If you’re looking for reliable, well-documented information on the fascinating gods, goddesses, tales, places, and ideas that comprise the ancient mythology and religion of the Norse and other Germanic peoples, you’ve come to the right place. You can use the navigation menu at the top of this page or the search bar on the right to find what you’re seeking.

What is Norse mythology?

Before the Norse and other Germanic peoples were converted to Christianity during the Middle Ages, they had their own highly sophisticated and complex indigenous religion. Norse mythology is one expression of this religion. It included the veneration of deities such as Odin, Thor, Freya, and Loki.

This religion never had a true name – those who practiced it just called it “tradition.” However, people who continued to follow the old ways after the arrival of Christianity were sometimes called “heathens,” which originally meant simply “people who live on the heaths” or elsewhere in the countryside, and the name has stuck. Throughout this site, I refer to it as “the heathen Germanic religion,” “the pre-Christian Germanic religion,” or something to that effect.

Norse mythology was for the heathen Germanic peoples what the stories in the Bible are to Christians and what the doctrines of evolution and historical progress are to modern science and secular society: grand narratives that give life meaning and that help people to make sense of the world.

Ultimately, Norse mythology presents a worldview that is very, very different from the worldview of modern science or that of monotheistic religions such as Christianity, Judaism, and Islam.

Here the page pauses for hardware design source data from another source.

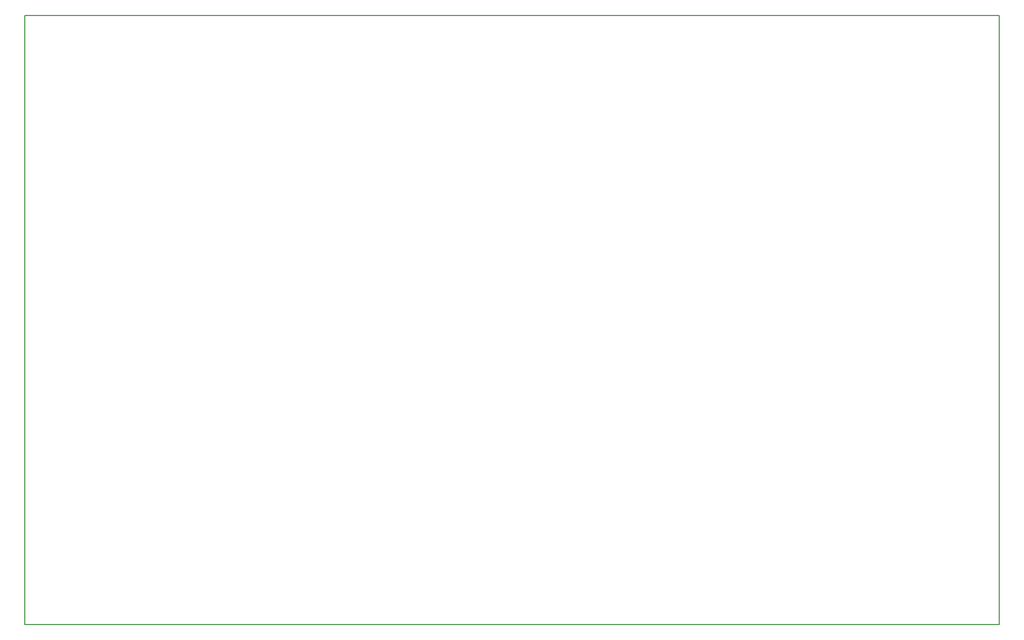
<source format=gbr>
G04 #@! TF.GenerationSoftware,KiCad,Pcbnew,(5.1.4)-1*
G04 #@! TF.CreationDate,2019-09-08T21:38:06+01:00*
G04 #@! TF.ProjectId,powerBoard,706f7765-7242-46f6-9172-642e6b696361,rev?*
G04 #@! TF.SameCoordinates,Original*
G04 #@! TF.FileFunction,Profile,NP*
%FSLAX46Y46*%
G04 Gerber Fmt 4.6, Leading zero omitted, Abs format (unit mm)*
G04 Created by KiCad (PCBNEW (5.1.4)-1) date 2019-09-08 21:38:06*
%MOMM*%
%LPD*%
G04 APERTURE LIST*
%ADD10C,0.150000*%
G04 APERTURE END LIST*
D10*
X55075000Y-144925000D02*
X214925000Y-144925000D01*
X55075000Y-45075000D02*
X55075000Y-144925000D01*
X214925000Y-45075000D02*
X55075000Y-45075000D01*
X214925000Y-144925000D02*
X214925000Y-45075000D01*
M02*

</source>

The pre-Christian Germanic religion was animistic, polytheistic, pantheistic, and held a cyclical view of time.

“Guests from Overseas” by Nicholas Roerich (1899)

Who were the Vikings?

The Vikings were seafaring warriors, raiders, and explorers from modern-day Norway, Sweden, Denmark, and Iceland who ventured throughout much of the world during the Viking Age (roughly 793-1000 CE). They traveled as far east as Constantinople and as far west as North America in search of riches to plunder and fertile lands in which to settle. They spoke the Old Norse language, wrote in runes, and practiced their ancestral religion.

The reasons behind Viking raids and settlements during this period are numerous and include population pressures, demographic changes, the high value placed on honor and competitive accomplishments in traditional Germanic society, and a desire to retaliate against the violent incursions of Christianity amongst the Norse and other Germanic peoples that were occurring throughout the Viking Age.

The Vikings are an important part of the study of the indigenous mythology and religion of the Germanic peoples because the vast majority of what we know about these topics comes from Scandinavian and Icelandic poems, treatises, and sagas that were written during or relatively soon after the Viking Age.

Who are the Germanic peoples?

The Germanic peoples are one of the indigenous peoples of northern Europe, along with the Celts, Sami, Finns, and others. Historically, they’ve occupied much of Scandinavia, Iceland, the British Isles, and continental Europe north of the Alps. In the modern era, they’re spread out across the world.

While there were certainly regional and temporal variations in the pre-Christian religion of the Germanic peoples, there was nevertheless a common core worldview, cosmology, and, to a large extent, a common pantheon as well.

If you’re a person of northern European descent (including English and German descent), it’s a safe bet that you’ve got some Germanic blood in you. That means, in turn, that it’s a safe bet that some of your ancestors practiced something very, very close to the religion represented by Norse mythology.

Of course, you very well may still find Norse/Germanic mythology to be fascinating and illuminating if you don’t have any Germanic in your ancestry. Mythologies are certainly expressions of a particular person or people, but they’re far from only that; there tends to be a spark of something more timeless and universal in them as well.